Wer früher stirbt, ist länger tot. Ja, solche Gedanken kommen in diesen Tagen schon mal auf. Zum Beispiel durch Lichtmangel, weil man bekanntlich in den nächsten vier Monaten keines zu sehen bekommt. Abgesehen von dem hübschen kurzwelligen, das neuerdings in unseren Wohnzimmern für Stimmung sorgt. Tja, man muss sich halt entscheiden: Energiesparlampe oder Lebensmut?!
Na ja, und dann ist ja der 1. November traditionell ohnehin der Tag der Toten: Allerheiligen, Allerseelen, Sie wissen schon.
Also denkt man eben an die jüngst und längst Verstorbenen: Michael Jackson, Marilyn Monroe, Lady Di und René Kollo. Oder lebt der noch?
Dabei fällt mir auf, dass die Erinnerung an diese Leute etwas Schönes hat. Nämlich hübsche Bilder. Sehen Sie Marilyn vor sich? Ich wette, sie trägt ein weißes Kleid, steht auf einem U-Bahn-Schacht und hält es kokett nach unten, als ein Luftzug es hoch wehen möchte.
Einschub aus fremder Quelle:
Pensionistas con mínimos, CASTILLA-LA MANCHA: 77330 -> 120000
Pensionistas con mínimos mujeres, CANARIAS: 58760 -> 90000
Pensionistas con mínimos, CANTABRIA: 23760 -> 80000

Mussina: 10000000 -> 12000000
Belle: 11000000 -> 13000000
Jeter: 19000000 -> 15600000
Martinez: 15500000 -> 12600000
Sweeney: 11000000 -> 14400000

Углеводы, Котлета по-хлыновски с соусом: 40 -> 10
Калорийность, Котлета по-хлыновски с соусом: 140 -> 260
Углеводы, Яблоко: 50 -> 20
Auch James Dean ist ewig cool, mit seiner Fluppe und dem scharfkantigen Gesichtszügen. Elvis hat gerade noch so die Kurve gekriegt: ein, zwei Jährchen später hätte der garantiert nicht mehr in den weißen Schlaghosenanzug gepasst! Das war gegen Ende schon grenzwertig. Und Michael Jackson: Da war eigentlich schon alles zu spät. Erspart bleiben uns: Marilyn mit Rollator, James Dean bierbäuchig und Jackson mit abgefallener Nasenspitze.
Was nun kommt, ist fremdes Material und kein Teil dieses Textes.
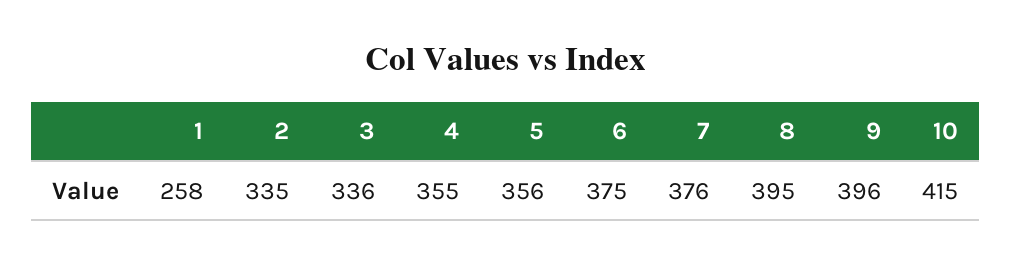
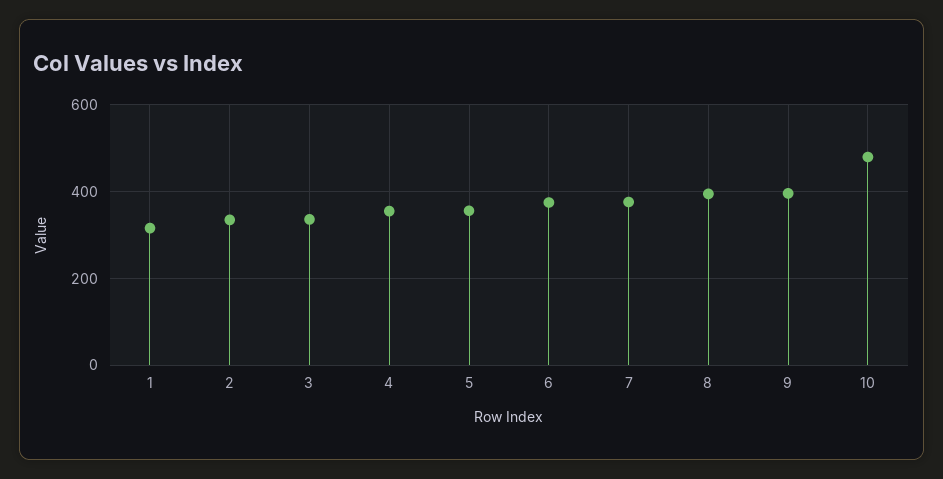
1: 258 -> 320
10: 415 -> 480

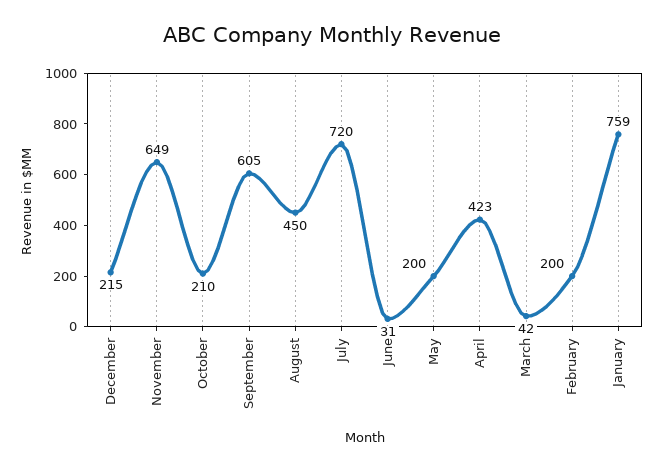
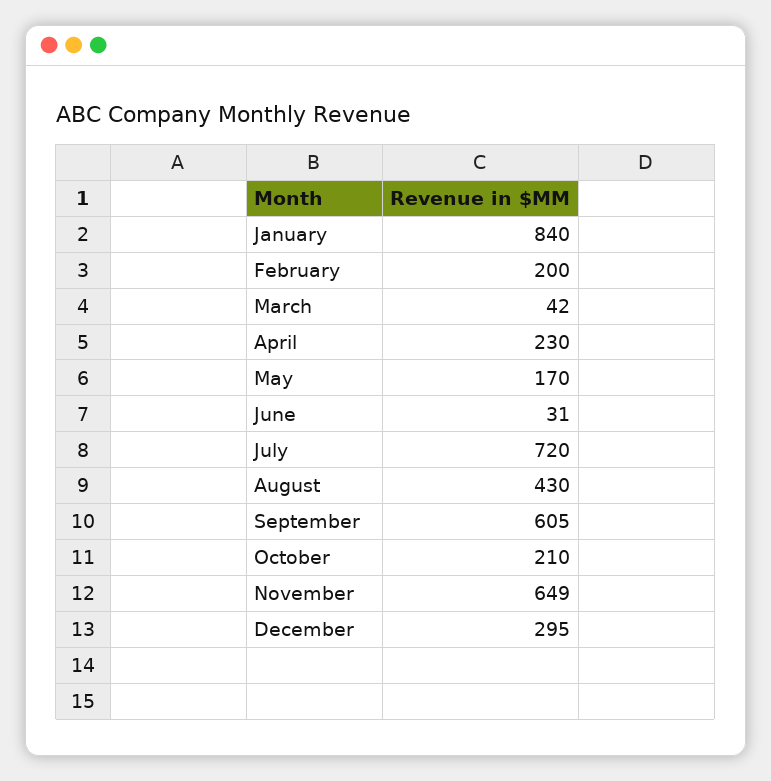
December: 215 -> 295
August: 450 -> 430
May: 200 -> 170
April: 423 -> 230
January: 759 -> 840

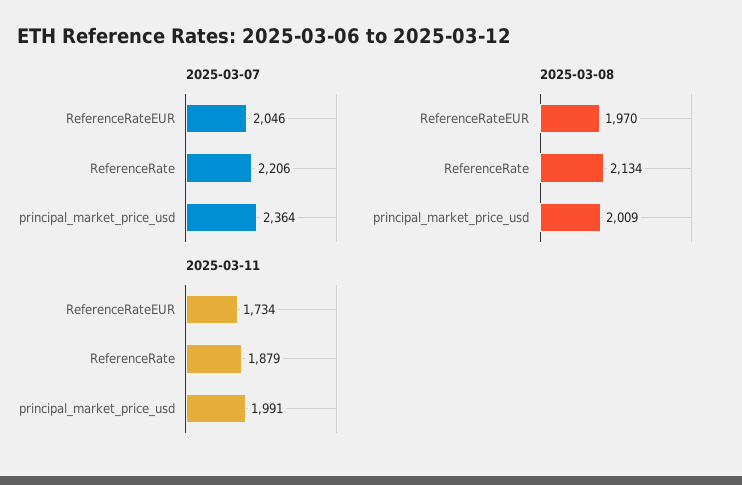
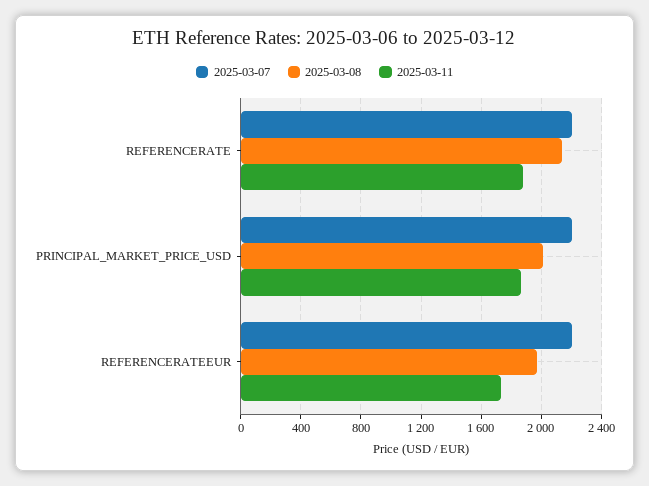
2025-03-07, ReferenceRateEUR: 2046 -> 2200
2025-03-07, principal_market_price_usd: 2364 -> 2200
2025-03-11, principal_market_price_usd: 1991 -> 1850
Doch man muss von Glück sagen, nun ja, das klingt jetzt doch ein bisschen zynisch, wenn einer abtritt, wenn die Mode gerade ganz okay ist. Stellen Sie sich vor, Marilyn wäre in den Achtzigern gestorben. Dann würde sie auf Ihrem Bild Leggings, Schulterpolster und ein langes, neonfarbenes Sweatshirt tragen. James Dean mit Vokuhila. Lady Di mit Fönfrisur. Nun ja, der ist das ja wirklich passiert. Echt gemein von den Paparazzi.
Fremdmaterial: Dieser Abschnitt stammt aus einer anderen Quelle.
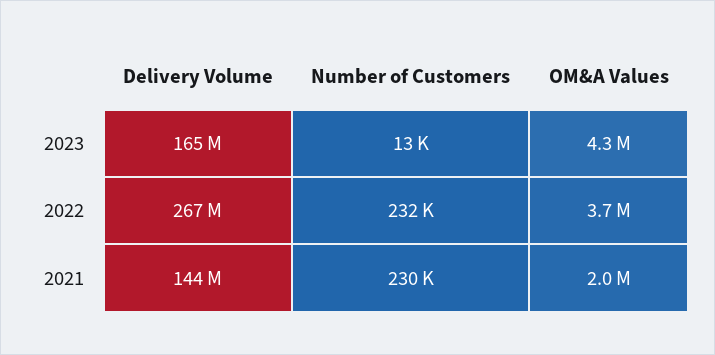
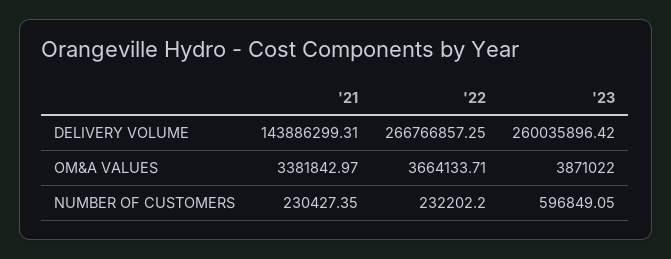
Delivery Volume, 2023: 165000000 -> 260035896.42
Number of Customers, 2023: 13000 -> 596849.05
OM&A Values, 2023: 4300000 -> 3871022
OM&A Values, 2021: 2000000 -> 3381842.97

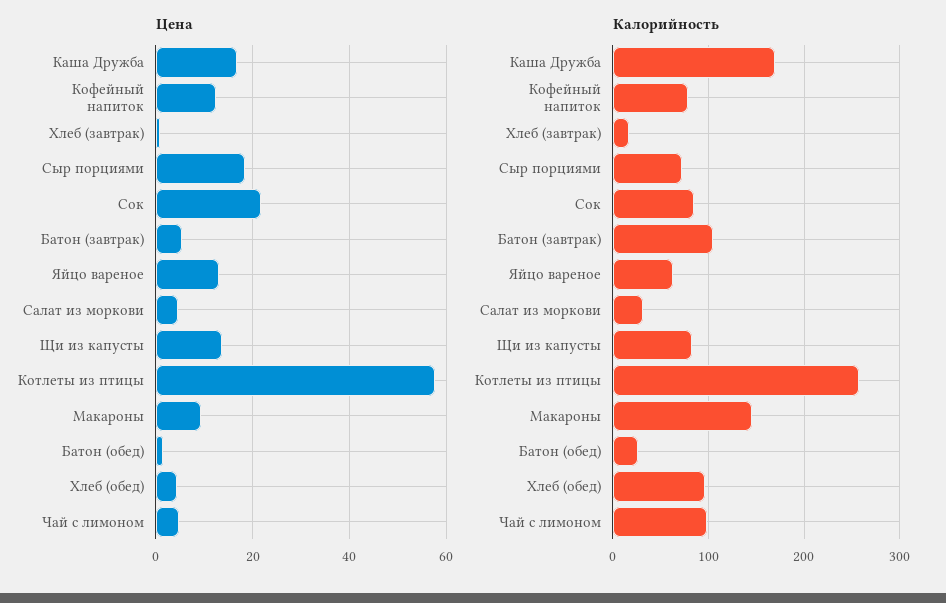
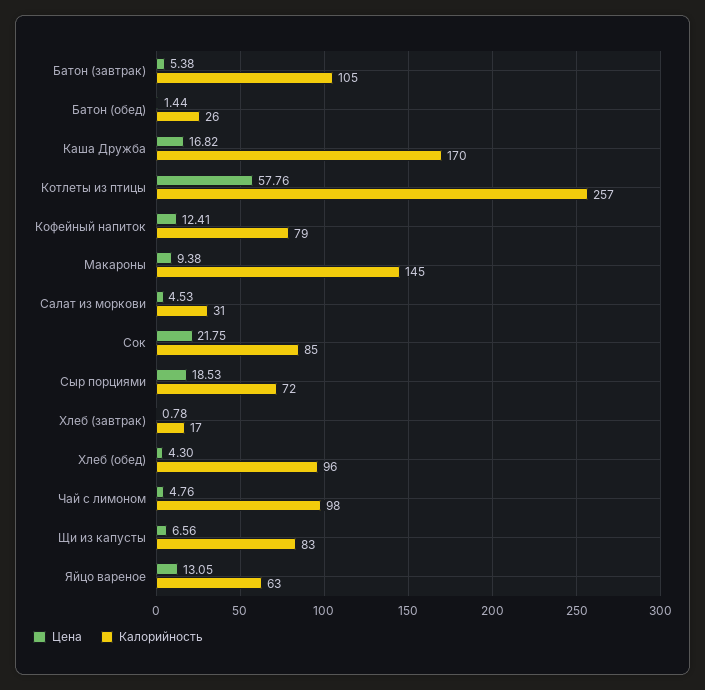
Цена, Щи из капусты: 14 -> 6.56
Da kann man sich eigentlich nur gut darauf vorbereiten: „Lebe jeden Tag so, als wäre es dein letzter. Irgendwann wirst du Recht haben“, sagte mal ein weiser Mann. Damit meinte er sicher: Zieh dich stets hübsch an. Lächle und pose auf jedem Foto wie Germany’s next Topmodel. Sag immer was Kluges, damit deine letzten Worte als „famous last words“ zitiert werden können. Und nun noch ein paar gute Tipps: Passen Sie draußen auf, im Dunkeln stolpert man so leicht. Glatteis ist rutschig. Und nie ohne Mütze aus dem Haus. Gerade im Winter brauchen Sie viel Vitamin C. Und keine Extremsportarten, bitte.
Wenn man das alles macht – was soll dann noch schief gehen?